Comic strips and constrained writing

Author: Jan Baetens
Published: October 2003

Abstract (E): This article expands the literary concept of "constrained writing" (i.e. of writing based on a set of preformed formal and semantic rules) to the field of comic strips and graphic novels. First, I examine the way in which one can redefine the notion of constraint in the comics; second, I discuss the way in which the comics may help redefining the meaning and scope of the notion of "obstacle" in literary writing.

Abstract (F): Cet article propose d'étendre le concept litéraire d' "écritures à contraintes" (c'est-à-dire toute forme décriture basée sur la mise en jeu de règles préconstruites, qu'elles soient formelles ou sémantiques) au champ visuel de la bande dessinée. On examine d'abord comment on pourrait envisager la notion de contrainte en bande dessinée, pour analyser ensuite dans quelle mesure la contrainte en bande dessinée peut contribuer à une redéfinition de la contrainte en littérature.

keywords: constrained writing, oubapo, Thierry Groensteen, Jean Ricardou, Jacques Roubaud



In this article, I will expand the literary concept of "constrained writing" to the field of comic strips and graphic novels. Two main issues will be dealt with: first, the way in which one has to define the notion of constraint in the comics; second, the way in which the comics may help redefining the meaning and scope of the notion of "obstacle" in literary writing.

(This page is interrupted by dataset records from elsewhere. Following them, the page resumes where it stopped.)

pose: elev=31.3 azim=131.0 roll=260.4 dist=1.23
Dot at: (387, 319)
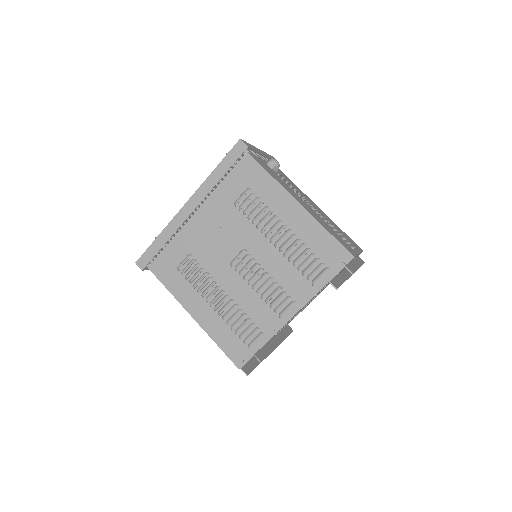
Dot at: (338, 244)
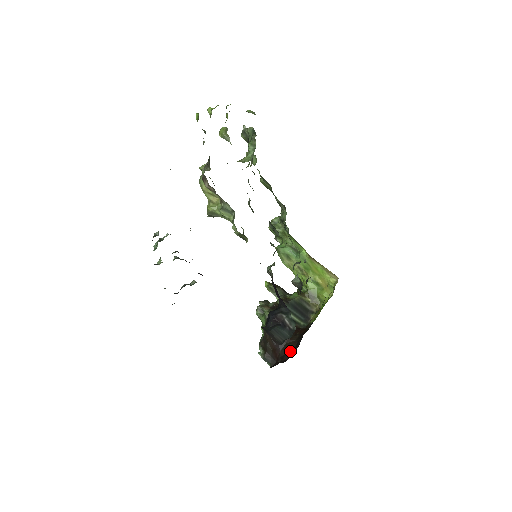
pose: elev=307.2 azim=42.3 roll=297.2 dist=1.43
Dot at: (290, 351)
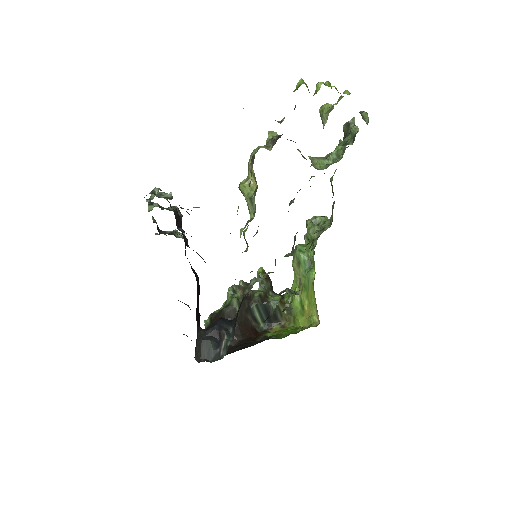
Dot at: occluded
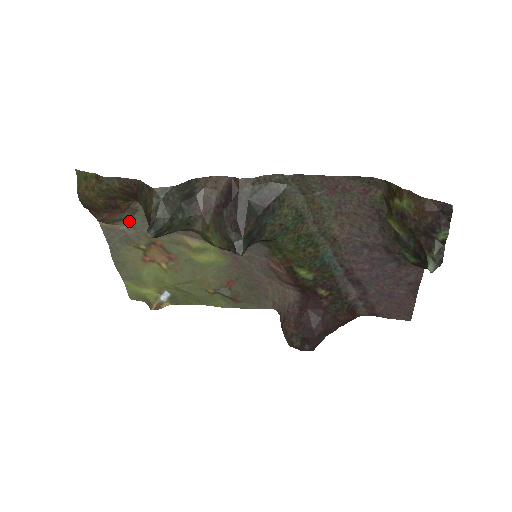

The aim of this article is mainly theoretical, and its scope is not to be reduced to the sole field of comics and graphic novels. In fact, I would like to explore the possibility of a transfer of the literary concept of constrained writing to the field of the visual and graphic novel. Such transfer is both strongly needed in the field, which continues to be undertheorised, and challenging, since it may help to rethink the universalising bias of many formalist and rhetorical concepts in literary theory.

In the first part of the article, I will present the current definitions of the notion of "constraint", which has become familiar to scholars of contemporary literary writing (mostly thanks to the works by the Oulipo group and the on-going experiments in the field of electronic writing and hyperfiction). I will make a distinction between the concepts of "rule" (defined as the rules of either the grammatical structure of a given language or the discursive norms imposed by genres and/or contexts), "device" (defined as a stylistic means of underlining local textual phenomena), and "constraint" (defined as a globally active device whose nature is neither grammatical nor discursive). Also, I will distinguish between various types of constraints.

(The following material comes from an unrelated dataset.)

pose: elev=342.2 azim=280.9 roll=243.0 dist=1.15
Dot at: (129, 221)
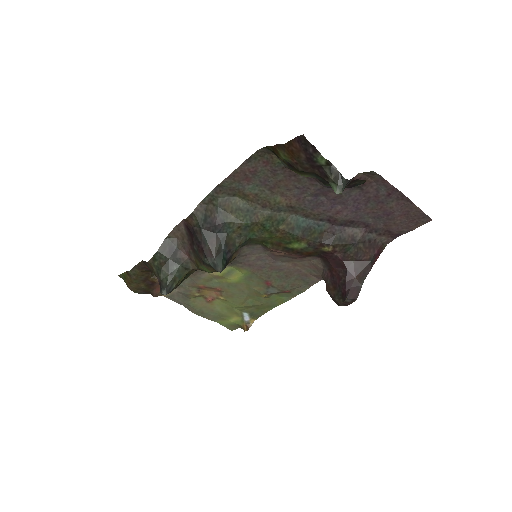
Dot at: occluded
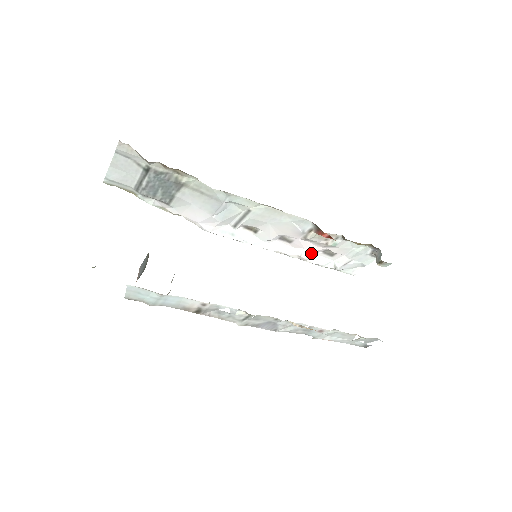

In the second part, I will discuss the ways in which some "elaborationist" theories of constrained writing, mostly those by Jacques Roubaud ("Each constrained text comments on its own constraint") and Jean Ricardou (who stresses the "staged" nature of constrained writing, bringing to the fore the multiple generic layers between the initial constraint and the final text), may be helpful to analyse the theoretical problems raised by the composition (in the sense of Edgar Allan Poe) of a graphic novel or comic. I will focus especially on the distinction between "integrated" (or complete) and "dissociated" (or incomplete) ways of constrained writing.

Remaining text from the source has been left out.